Oskar Negt (2016) stellt in seinen Lebenserinnerungen, in denen er seine eigene Flucht aus Ostpreußen beschreibt (vgl. Kap. 4.7), die Frage nach der Ablehnung des Fremden und erinnert an die abendländische Kultur des Gastrechts, das bereits in der griechisch-römischen Antike einen hohen Stellenwert hatte. In der Menschheitsgeschichte könne man, so Negt, das Zivilisationsniveau einer Gesellschaft daran messen, wie sie mit dem Fremden und den Fremden umgeht. Er zitiert Adorno, der sich mit dem Phänomen der sozialen Kälte befasst und darin einen entscheidenden Grund dafür gesehen hat, dass es Auschwitz geben konnte. Wo es Fremdenfeindlichkeit gibt, ist bereits vorher etwas mit der Gesellschaft passiert, was sich als Kältestrom bemerkbar macht, so Adorno.

Der Fremde, als der der Flüchtling von den Einheimischen wahrgenommen wird, erscheint ihnen immer auch bedrohlich, er erzeugt Vorstellungen, die mit Enteignungsängsten verknüpft sind. Der Hass gegen das Fremde beginne mit dem Selbsthass gegen alles, womit wir in uns selbst nicht übereinstimmen.
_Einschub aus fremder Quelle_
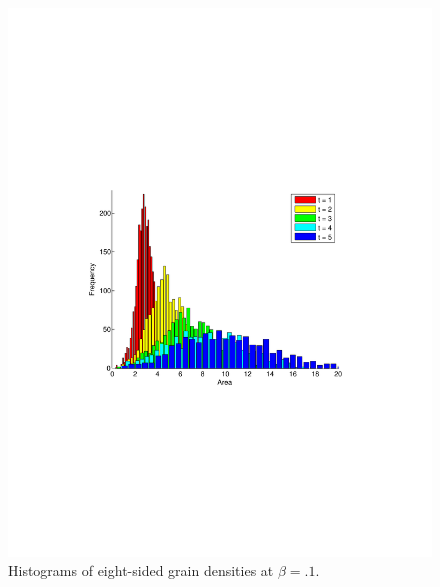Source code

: \clearpage{}
\begin{figure}
\includegraphics[width=\textwidth]{histbetatenthtier8.pdf}
\vspace{-130pt}
\caption{Histograms of eight-sided grain densities at $\beta = .1$.}
\end{figure}

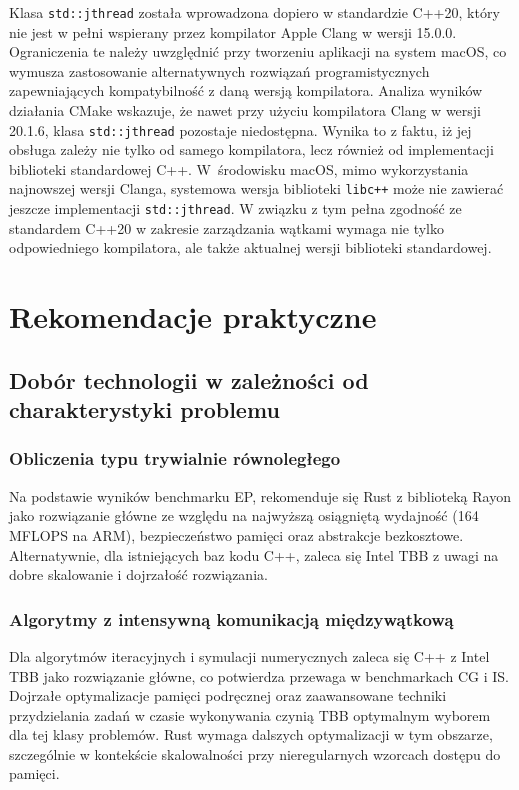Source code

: Klasa \texttt{std::jthread} została wprowadzona dopiero w standardzie C++20, który nie jest w pełni wspierany przez kompilator Apple Clang w wersji 15.0.0. Ograniczenia te należy uwzględnić przy tworzeniu aplikacji na system macOS, co wymusza zastosowanie alternatywnych rozwiązań programistycznych zapewniających kompatybilność z daną wersją kompilatora. Analiza wyników działania CMake wskazuje, że nawet przy użyciu kompilatora Clang w wersji 20.1.6, klasa \texttt{std::jthread} pozostaje niedostępna. Wynika to z faktu, iż jej obsługa zależy nie tylko od samego kompilatora, lecz również od implementacji biblioteki standardowej C++. W~środowisku macOS, mimo wykorzystania najnowszej wersji Clanga, systemowa wersja biblioteki \texttt{libc++} może nie zawierać jeszcze implementacji \texttt{std::jthread}. W związku z tym pełna zgodność ze standardem C++20 w zakresie zarządzania wątkami wymaga nie tylko odpowiedniego kompilatora, ale także aktualnej wersji biblioteki standardowej.

\section{Rekomendacje praktyczne}

\subsection{Dobór technologii w zależności od charakterystyki problemu}

\subsubsection{Obliczenia typu trywialnie równoległego}

Na podstawie wyników benchmarku EP, rekomenduje się Rust z biblioteką Rayon jako rozwiązanie główne ze względu na najwyższą osiągniętą wydajność (164 MFLOPS na ARM), bezpieczeństwo pamięci oraz abstrakcje bezkosztowe. Alternatywnie, dla istniejących baz kodu C++, zaleca się Intel TBB z uwagi na dobre skalowanie i dojrzałość rozwiązania.

\subsubsection{Algorytmy z intensywną komunikacją międzywątkową}

Dla algorytmów iteracyjnych i symulacji numerycznych zaleca się C++ z Intel TBB jako rozwiązanie główne, co potwierdza przewaga w benchmarkach CG i IS. Dojrzałe optymalizacje pamięci podręcznej oraz zaawansowane techniki przydzielania zadań w czasie wykonywania czynią TBB optymalnym wyborem dla tej klasy problemów. Rust wymaga dalszych optymalizacji w tym obszarze, szczególnie w kontekście skalowalności przy nieregularnych wzorcach dostępu do pamięci.

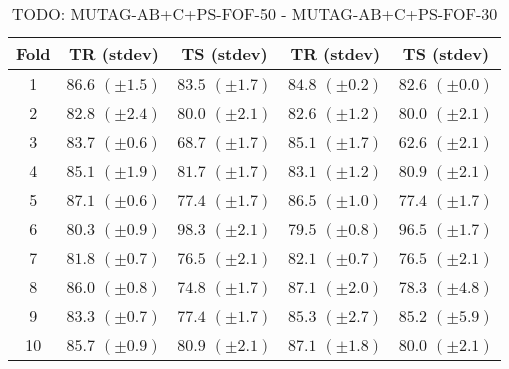 \documentclass[10pt,a4paper]{book}
\begin{document}
\begin{table}[tbph]
\caption{TODO: MUTAG-AB+C+PS-FOF-50 - MUTAG-AB+C+PS-FOF-30}
\label{TODO}
\centering
\begin{tabular}{c*{4}{c}}
\toprule
Fold & TR (stdev) & TS (stdev) & TR (stdev) & TS (stdev)\\
\midrule
1 & $86.6$ $(\pm 1.5)$ & $83.5$ $(\pm 1.7)$ & $84.8$ $(\pm 0.2)$ & $82.6$ $(\pm 0.0)$\\
2 & $82.8$ $(\pm 2.4)$ & $80.0$ $(\pm 2.1)$ & $82.6$ $(\pm 1.2)$ & $80.0$ $(\pm 2.1)$\\
3 & $83.7$ $(\pm 0.6)$ & $68.7$ $(\pm 1.7)$ & $85.1$ $(\pm 1.7)$ & $62.6$ $(\pm 2.1)$\\
4 & $85.1$ $(\pm 1.9)$ & $81.7$ $(\pm 1.7)$ & $83.1$ $(\pm 1.2)$ & $80.9$ $(\pm 2.1)$\\
5 & $87.1$ $(\pm 0.6)$ & $77.4$ $(\pm 1.7)$ & $86.5$ $(\pm 1.0)$ & $77.4$ $(\pm 1.7)$\\
6 & $80.3$ $(\pm 0.9)$ & $98.3$ $(\pm 2.1)$ & $79.5$ $(\pm 0.8)$ & $96.5$ $(\pm 1.7)$\\
7 & $81.8$ $(\pm 0.7)$ & $76.5$ $(\pm 2.1)$ & $82.1$ $(\pm 0.7)$ & $76.5$ $(\pm 2.1)$\\
8 & $86.0$ $(\pm 0.8)$ & $74.8$ $(\pm 1.7)$ & $87.1$ $(\pm 2.0)$ & $78.3$ $(\pm 4.8)$\\
9 & $83.3$ $(\pm 0.7)$ & $77.4$ $(\pm 1.7)$ & $85.3$ $(\pm 2.7)$ & $85.2$ $(\pm 5.9)$\\
10 & $85.7$ $(\pm 0.9)$ & $80.9$ $(\pm 2.1)$ & $87.1$ $(\pm 1.8)$ & $80.0$ $(\pm 2.1)$\\
\bottomrule
\end{tabular}
\end{table}


\end{document}
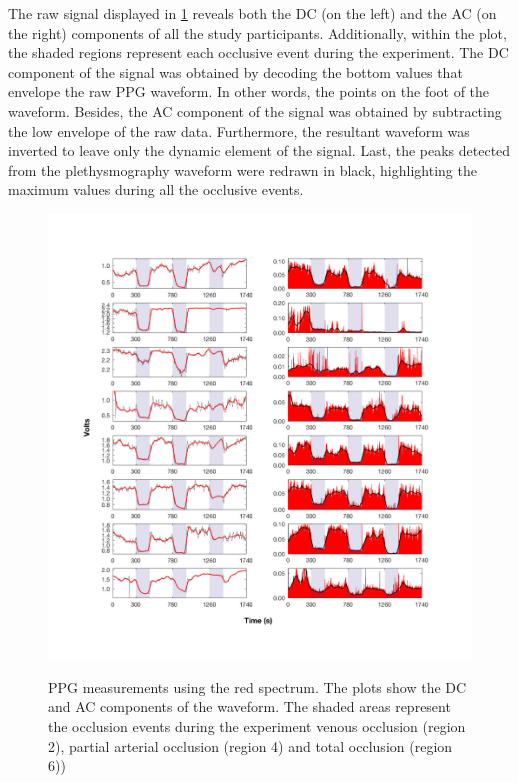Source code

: The raw signal displayed in \ref{fig:RED PPG} reveals both the DC (on the left) and the AC (on the right) components of all the study participants. Additionally, within the plot, the shaded regions represent each occlusive event during the experiment. The DC component of the signal was obtained by decoding the bottom values that envelope the raw PPG waveform. In other words, the points on the foot of the waveform.  Besides, the AC component of the signal was obtained by subtracting the low envelope of the raw data. Furthermore, the resultant waveform was inverted to leave only the dynamic element of the signal. Last, the peaks detected from the plethysmography waveform were redrawn in black, highlighting the maximum values during all the occlusive events.

\begin{figure}[!htbp]
	\centering
	\includegraphics[width=\textwidth,keepaspectratio,trim={1cm 0cm 0cm 0 cm},clip]{figure_cmp_4}
	\centering
	\begin{minipage}[t]{.45\linewidth}
		\centering
		\label{fig:RED PPG AC}
	\end{minipage}%
	\centering
	\begin{minipage}[t]{.45\linewidth}
		\centering
		\label{fig:RED PPG DC}
	\end{minipage}
	\caption[PPG red wavelength measurments, AC and DC components]{PPG measurements using the red spectrum. The plots show the DC and AC components of the waveform. The shaded areas represent the occlusion events during the experiment venous occlusion (region 2), partial arterial occlusion (region 4) and total occlusion (region 6))}
	\label{fig:RED PPG}
\end{figure}

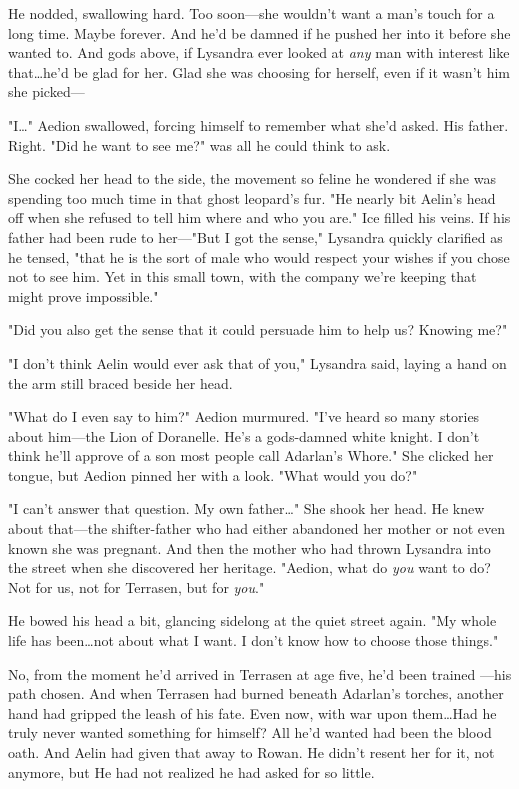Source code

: He nodded, swallowing hard.
Too soon---she wouldn't want a man's touch for a long time.
Maybe forever.
And he'd be damned if he pushed her into it before she wanted to.
And gods above, if Lysandra ever looked at \emph{any} man with interest like that\ldots he'd be glad for her.
Glad she was choosing for herself, even if it wasn't him she picked---

"I\ldots" Aedion swallowed, forcing himself to remember what she'd asked.
His father.
Right.
"Did he want to see me?"
was all he could think to ask.

She cocked her head to the side, the movement so feline he wondered if she was spending too much time in that ghost leopard's fur.
"He nearly bit Aelin's head off when she refused to tell him where and who you are."
Ice filled his veins.
If his father had been rude to her---"But I got the sense," Lysandra quickly clarified as he tensed, "that he is the sort of male who would respect your wishes if you chose not to see him.
Yet in this small town, with the company we're keeping 
that might prove impossible."

"Did you also get the sense that it could persuade him to help us?
Knowing me?"

"I don't think Aelin would ever ask that of you," Lysandra said, laying a hand on the arm still braced beside her head.

"What do I even say to him?"
Aedion murmured.
"I've heard so many stories about him---the Lion of Doranelle.
He's a gods-damned white knight.
I don't think he'll approve of a son most people call Adarlan's Whore."
She clicked her tongue, but Aedion pinned her with a look.
"What would you do?"

"I can't answer that question.
My own father\ldots" She shook her head.
He knew about that---the shifter-father who had either abandoned her mother or not even known she was pregnant.
And then the mother who had thrown Lysandra into the street when she discovered her heritage.
"Aedion, what do \emph{you} want to do?
Not for us, not for Terrasen, but for \emph{you}."

He bowed his head a bit, glancing sidelong at the quiet street again.
"My whole life has been\ldots not about what I want.
I don't know how to choose those things."

No, from the moment he'd arrived in Terrasen at age five, he'd been trained ---his path chosen.
And when Terrasen had burned beneath Adarlan's torches, another hand had gripped the leash of his fate.
Even now, with war upon them\ldots Had he truly never wanted something for himself?
All he'd wanted had been the blood oath.
And Aelin had given that away to Rowan.
He didn't resent her for it, not anymore, but  He had not realized he had asked for so little.

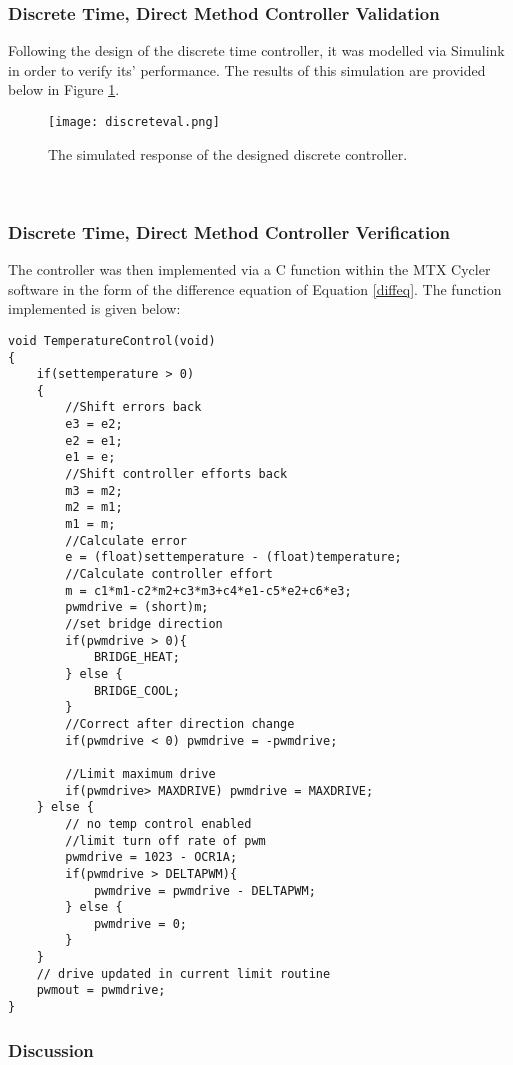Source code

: \subsubsection{Discrete Time, Direct Method Controller Validation}

Following the design of the discrete time controller, it was modelled via Simulink in order to verify its' performance. The results of this simulation are provided below in Figure \ref{fig:discreteval}.

\begin{figure}[!htb]
	\centering
	\texttt{[image: discreteval.png]}
	\caption[Discrete Controller Simulation.]{The simulated response of the designed discrete controller.}
	\label{fig:discreteval}
\end{figure} 
\FloatBarrier

\subsubsection{Discrete Time, Direct Method Controller Verification}

The controller was then implemented via a C function within the MTX Cycler software in the form of the difference equation of Equation \ref{diffeq}. The function implemented is given below:

\begin{lstlisting}
void TemperatureControl(void)
{
	if(settemperature > 0)
	{
		//Shift errors back
		e3 = e2;
		e2 = e1;
		e1 = e;
		//Shift controller efforts back
		m3 = m2;
		m2 = m1;
		m1 = m;
		//Calculate error
		e = (float)settemperature - (float)temperature;
		//Calculate controller effort
		m = c1*m1-c2*m2+c3*m3+c4*e1-c5*e2+c6*e3;
		pwmdrive = (short)m;
		//set bridge direction
		if(pwmdrive > 0){
			BRIDGE_HEAT;
		} else {
			BRIDGE_COOL;
		}
		//Correct after direction change
		if(pwmdrive < 0) pwmdrive = -pwmdrive;
		
		//Limit maximum drive
		if(pwmdrive> MAXDRIVE) pwmdrive = MAXDRIVE;
	} else {
		// no temp control enabled	
		//limit turn off rate of pwm	  
		pwmdrive = 1023 - OCR1A;
		if(pwmdrive > DELTAPWM){
			pwmdrive = pwmdrive - DELTAPWM;
		} else {
			pwmdrive = 0;	
		}
	}
	// drive updated in current limit routine
	pwmout = pwmdrive;	
}
\end{lstlisting}

\subsubsection{Discussion}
Kant hat geschrieben (zit. nach Negt 2016, S. 293): »… der Mensch kann nicht glücklich sein, ohne wenn er sich selbst wegen seines Charakters Beyfall geben kann, und er kann andere nicht achten, wenn er keine Selbstachtung hat.« Dies gilt für den Einzelnen, aber auch für die Gesellschaft.

Mit der Selbstachtung stand es nicht zum Besten in der Nachkriegsgesellschaft, weder für die Gesellschaft als Ganzes noch für unzählige Einzelne, die verstrickt waren in die Verbrechen der Nazis. Die Gesellschaft lag am Boden, das, woran Massen geglaubt hatten und weswegen sie jubelnd auf die Straße gegangen und in den Krieg gezogen waren, war vernichtet worden. Doch verarbeitet wurde all das kaum, wie Alexander und Margarete Mitscherlich (1967) in ihrem Buch über die Unfähigkeit zu trauern herausgestellt haben. Dieses »Nicht-im-Reinen-mit-sich-Sein« musste aber auf irgendeine Art und Weise Folgen haben, und eine der Folgen war die Ablehnung des Fremden in Gestalt der Vertriebenen. Negt (2016) beschreibt, wie das rassistische Vorurteil, das die Nazi-Zeit beherrscht hatte, unter der Hand durch das Vorurteil gegenüber dem Fremden ersetzt wurde.